A la derecha del lanchero y pegado, se encuentra el lanchero de los vecinos y, en su parte superior una palapa que hace nuestra envidia por lo cómoda que es en tiempos de calor y por sus confortables sillas de mimbre revestidas de cuero. Huelga decir que nadie mojado puede sentarse en ellas. A mano izquierda, dos metros y medio más abajo, se encuentra un camino estrecho de cemento pegado a la pared del lanchero y, a continuación, el césped. De ahí nace un árbol. Una de sus ramas, ya seca, llega hasta el borde del techo.

Después de un rato de tanto brinquito, el ver a los mayores divirtiéndose me empieza a aburrir. Por más que me animan, no me atrevo. Lo mismo ocurrió la única vez que salté la rampa, haciendo esquí acuático. La primera vez todo fue bien. Crucé la estela y emprendí la subida. Volé una corta distancia y al caer al agua no conseguí mantener la estática. Nada mal para un primer intento. La segunda ocasión fue totalmente distinta, llegué a la rampa, subí a la parte superior impulsado por el motor de la lancha a la que me unía la cuerda y, antes de impulsarme hacia el vacío, los esquís se me salieron. No sé cómo lo hice, pero tuve los suficientes reflejos para tirar la cuerda y echarme un clavado a la laguna. De milagro, los esquíes no me cayeron en la cabeza. Me los volví a poner.

—Una vez más. Seguro que esta vez te sale Joaquín –me dijo mi padre desde la lancha.

caida libre
Ilustración: Danica Cudic.

Yo pensé que ya había tentado demasiado a la suerte, y aunque volví a esquiar, me negué en redondo a emprender el tenebroso ascenso. Nunca más lo intentaré me dije. Al cabo de un rato mi padre, viendo que no iba a seguir, decidió llevarme a casa. Había terminado el tormento.   

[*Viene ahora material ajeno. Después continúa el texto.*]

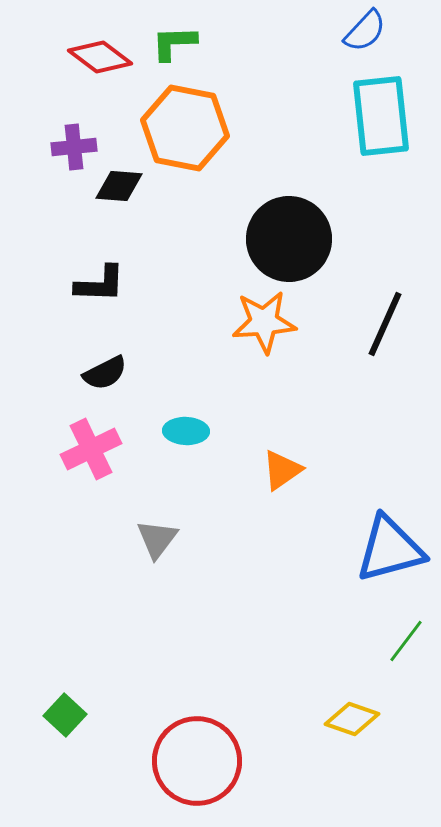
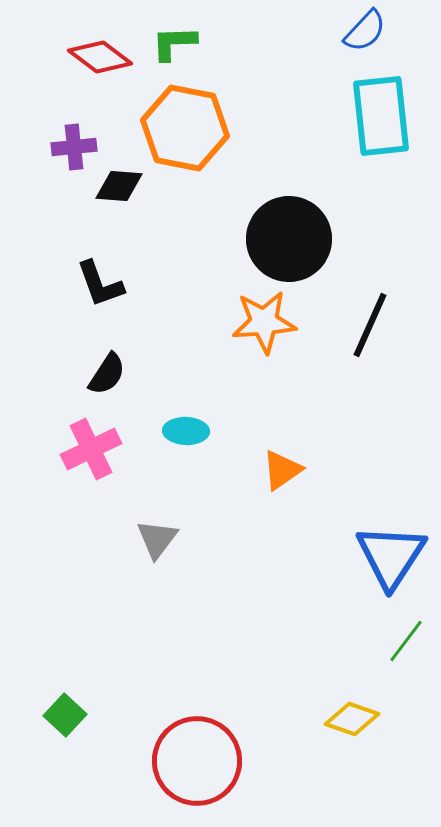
black L-shape: rotated 68 degrees clockwise
black line: moved 15 px left, 1 px down
black semicircle: moved 2 px right, 1 px down; rotated 30 degrees counterclockwise
blue triangle: moved 1 px right, 7 px down; rotated 42 degrees counterclockwise
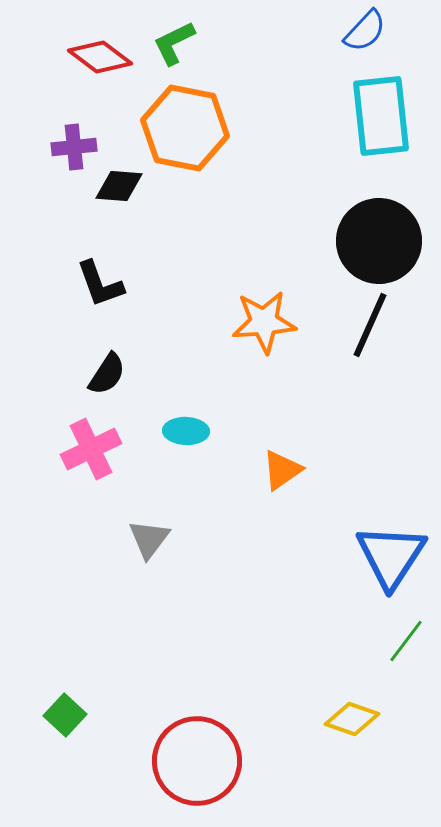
green L-shape: rotated 24 degrees counterclockwise
black circle: moved 90 px right, 2 px down
gray triangle: moved 8 px left
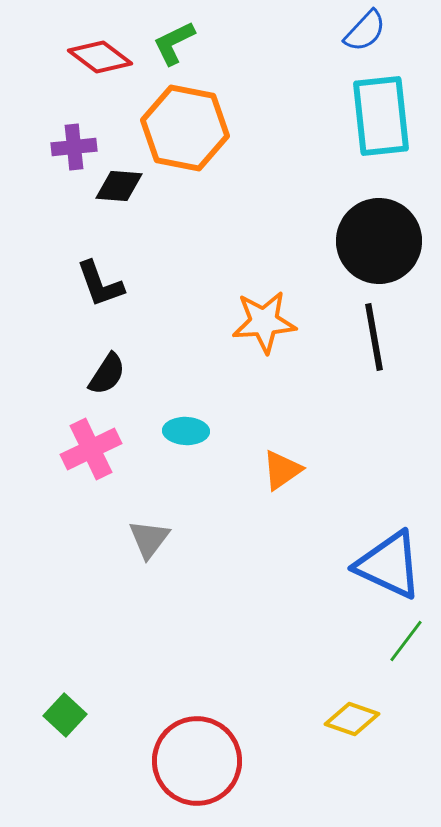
black line: moved 4 px right, 12 px down; rotated 34 degrees counterclockwise
blue triangle: moved 2 px left, 9 px down; rotated 38 degrees counterclockwise
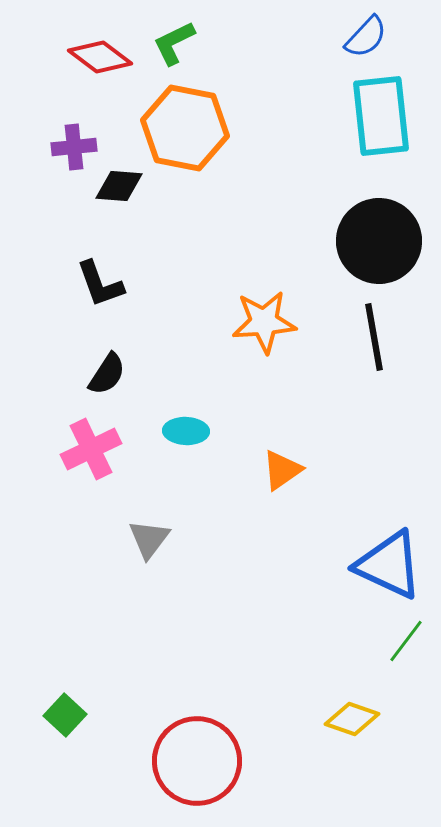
blue semicircle: moved 1 px right, 6 px down
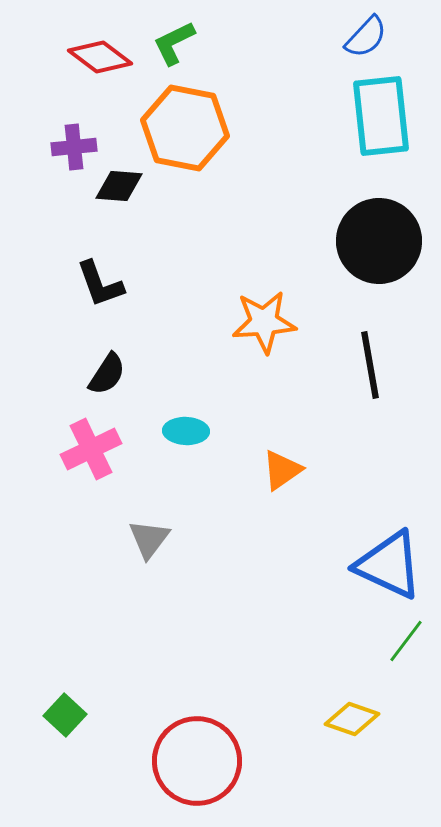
black line: moved 4 px left, 28 px down
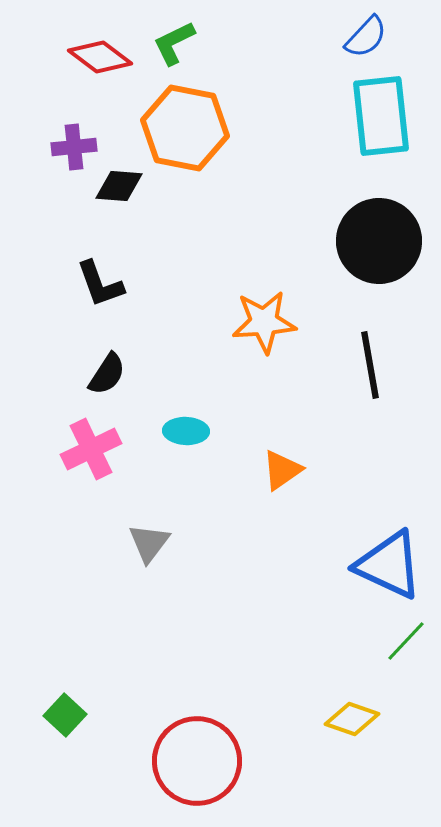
gray triangle: moved 4 px down
green line: rotated 6 degrees clockwise
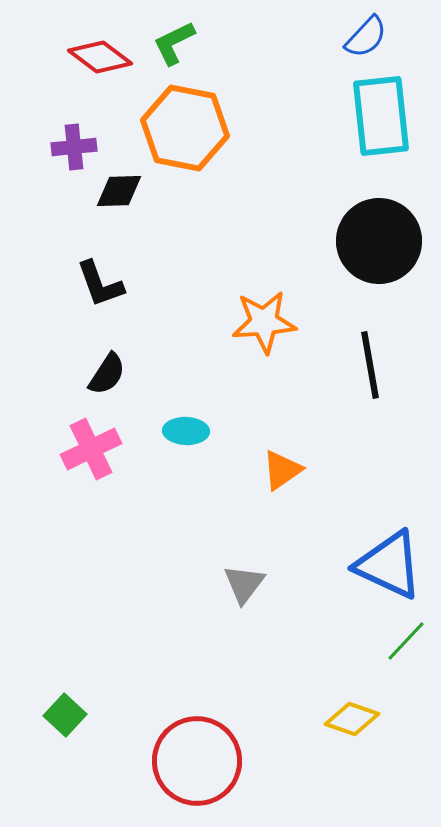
black diamond: moved 5 px down; rotated 6 degrees counterclockwise
gray triangle: moved 95 px right, 41 px down
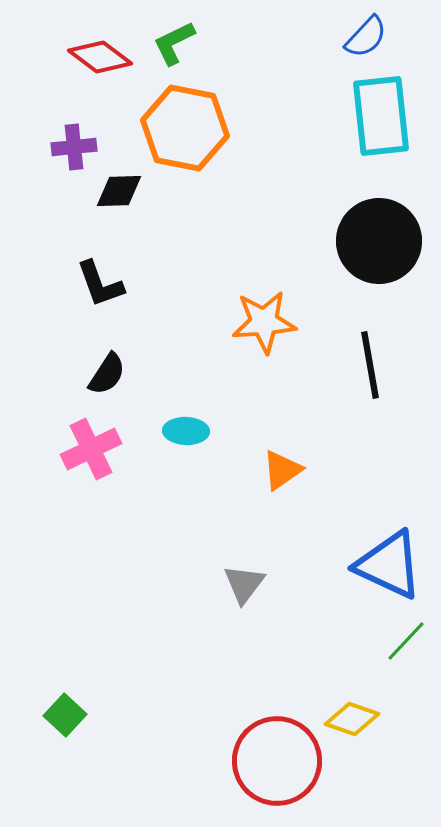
red circle: moved 80 px right
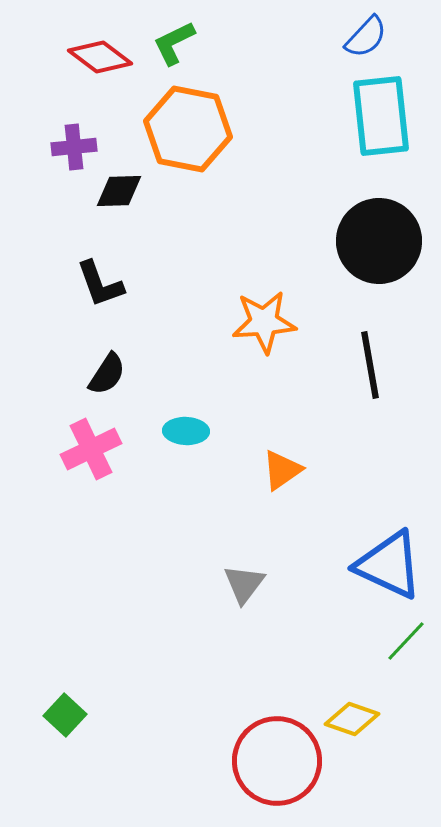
orange hexagon: moved 3 px right, 1 px down
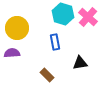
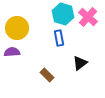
blue rectangle: moved 4 px right, 4 px up
purple semicircle: moved 1 px up
black triangle: rotated 28 degrees counterclockwise
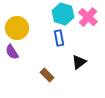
purple semicircle: rotated 119 degrees counterclockwise
black triangle: moved 1 px left, 1 px up
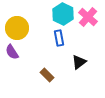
cyan hexagon: rotated 10 degrees clockwise
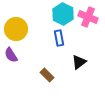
pink cross: rotated 18 degrees counterclockwise
yellow circle: moved 1 px left, 1 px down
purple semicircle: moved 1 px left, 3 px down
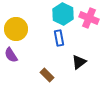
pink cross: moved 1 px right, 1 px down
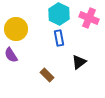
cyan hexagon: moved 4 px left
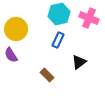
cyan hexagon: rotated 20 degrees clockwise
blue rectangle: moved 1 px left, 2 px down; rotated 35 degrees clockwise
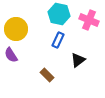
cyan hexagon: rotated 25 degrees clockwise
pink cross: moved 2 px down
black triangle: moved 1 px left, 2 px up
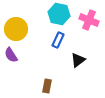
brown rectangle: moved 11 px down; rotated 56 degrees clockwise
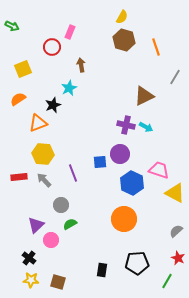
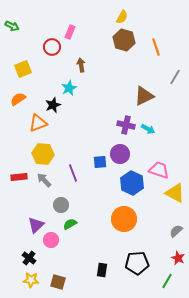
cyan arrow: moved 2 px right, 2 px down
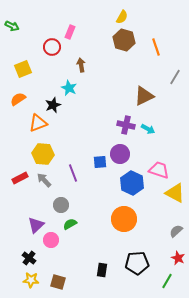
cyan star: rotated 21 degrees counterclockwise
red rectangle: moved 1 px right, 1 px down; rotated 21 degrees counterclockwise
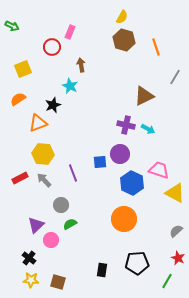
cyan star: moved 1 px right, 2 px up
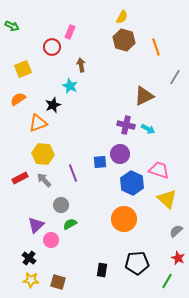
yellow triangle: moved 8 px left, 6 px down; rotated 15 degrees clockwise
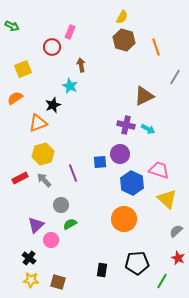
orange semicircle: moved 3 px left, 1 px up
yellow hexagon: rotated 20 degrees counterclockwise
green line: moved 5 px left
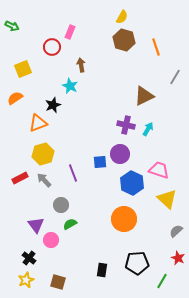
cyan arrow: rotated 88 degrees counterclockwise
purple triangle: rotated 24 degrees counterclockwise
yellow star: moved 5 px left; rotated 28 degrees counterclockwise
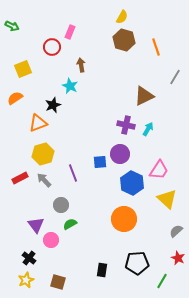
pink trapezoid: rotated 105 degrees clockwise
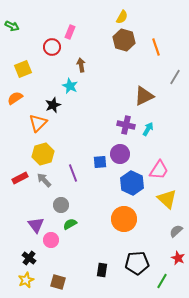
orange triangle: rotated 24 degrees counterclockwise
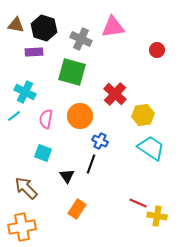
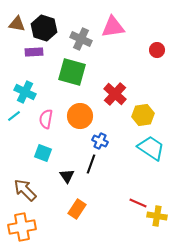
brown triangle: moved 1 px right, 1 px up
brown arrow: moved 1 px left, 2 px down
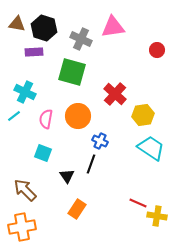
orange circle: moved 2 px left
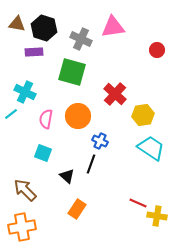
cyan line: moved 3 px left, 2 px up
black triangle: rotated 14 degrees counterclockwise
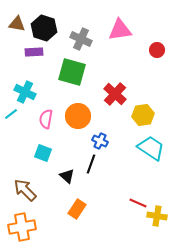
pink triangle: moved 7 px right, 3 px down
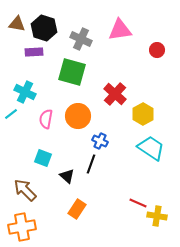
yellow hexagon: moved 1 px up; rotated 20 degrees counterclockwise
cyan square: moved 5 px down
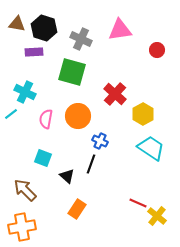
yellow cross: rotated 30 degrees clockwise
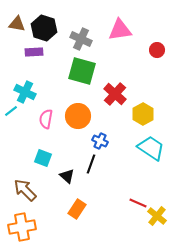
green square: moved 10 px right, 1 px up
cyan line: moved 3 px up
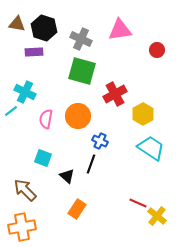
red cross: rotated 20 degrees clockwise
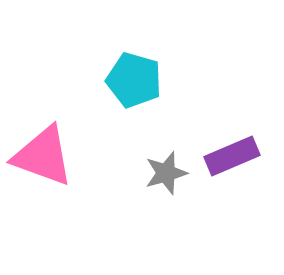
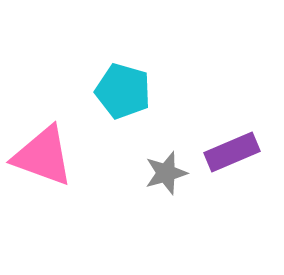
cyan pentagon: moved 11 px left, 11 px down
purple rectangle: moved 4 px up
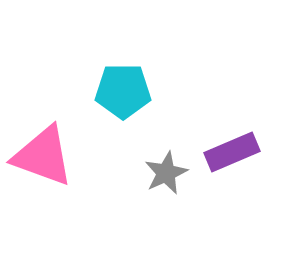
cyan pentagon: rotated 16 degrees counterclockwise
gray star: rotated 9 degrees counterclockwise
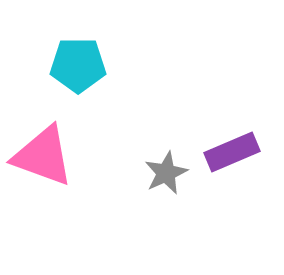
cyan pentagon: moved 45 px left, 26 px up
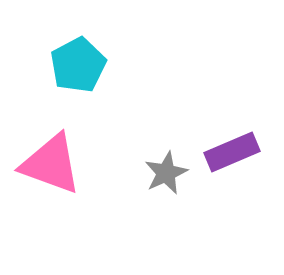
cyan pentagon: rotated 28 degrees counterclockwise
pink triangle: moved 8 px right, 8 px down
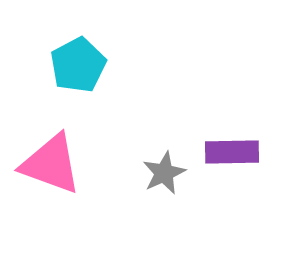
purple rectangle: rotated 22 degrees clockwise
gray star: moved 2 px left
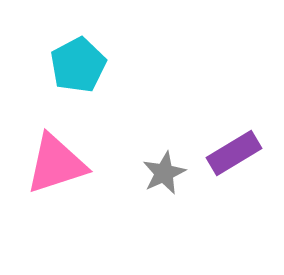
purple rectangle: moved 2 px right, 1 px down; rotated 30 degrees counterclockwise
pink triangle: moved 5 px right; rotated 38 degrees counterclockwise
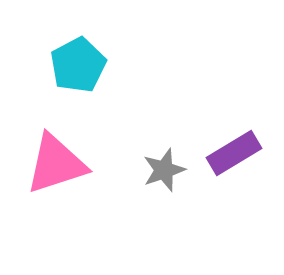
gray star: moved 3 px up; rotated 6 degrees clockwise
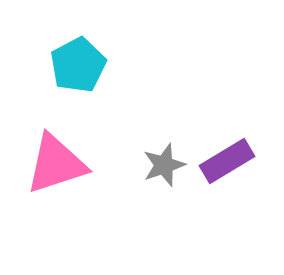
purple rectangle: moved 7 px left, 8 px down
gray star: moved 5 px up
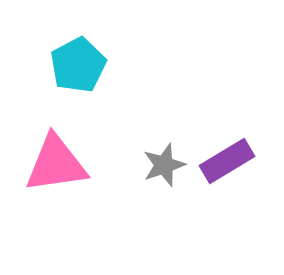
pink triangle: rotated 10 degrees clockwise
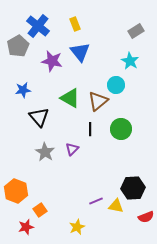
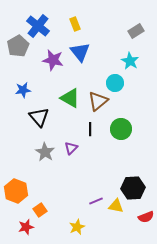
purple star: moved 1 px right, 1 px up
cyan circle: moved 1 px left, 2 px up
purple triangle: moved 1 px left, 1 px up
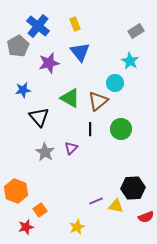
purple star: moved 4 px left, 3 px down; rotated 25 degrees counterclockwise
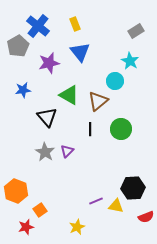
cyan circle: moved 2 px up
green triangle: moved 1 px left, 3 px up
black triangle: moved 8 px right
purple triangle: moved 4 px left, 3 px down
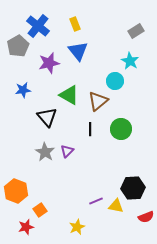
blue triangle: moved 2 px left, 1 px up
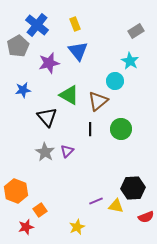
blue cross: moved 1 px left, 1 px up
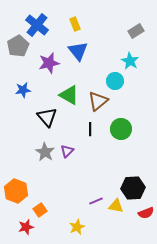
red semicircle: moved 4 px up
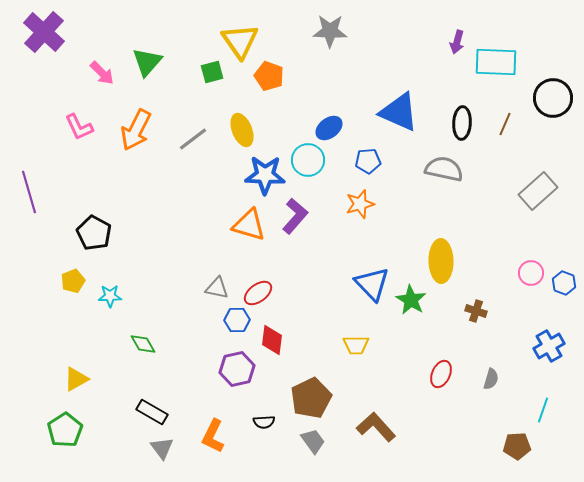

Cada vez me llama más la atención la pinche rama. No sólo porque invade el espacio del lanchero sino por su fealdad. Determino que tanta decadencia no es digna del paraje idílico en el que nos encontramos y decido arrancarla con mis propias manos. Oigo el crujir de la rama y próspero en mi afán. Desafortunadamente no he calculado el peso de la misma y ésta me arrastra hacia el camino de cemento. En ese breve microsegundo pienso que hasta ahí llegó mi vida y diviso a lo lejos a mi madre que acaba de llegar de la Ciudad de México.

Al cabo de un tiempo, despierto en el césped del jardín. Todo el mundo me rodea. Mis padres, mi abuela, mis hermanos y sus amigos. Me duele el brazo derecho. Creo que me lo he roto por lo que pasaré todo el verano enyesado. Sin embargo, en ese primer momento, nada de eso me importa. Lo que verdaderamente me intriga es saber por qué no tengo el cuerpo lleno de raspaduras al chocar contra el cemento. Sentada en el césped se encuentra Susana, vecina de la laguna. Ella me da la respuesta a mi duda.

—Primero me cayó la rama y luego me caíste tú. Con tan buena suerte que rebotaste contra el jardín. ¡Cómo me duele la cabeza!

Como ocurre en estos incidentes, no ha faltado quien duda de la veracidad de esta historia; más concretamente, mi hermana, que asevera que Susana estaba a su lado cuando ocurrieron los hechos. Da igual. Mientras me levanto en brazos mi padre que me va a llevar al hospital, mi abuela sentencia:

—No cabe duda de que el diablo los cuida de pequeños para llevárselos de grandes.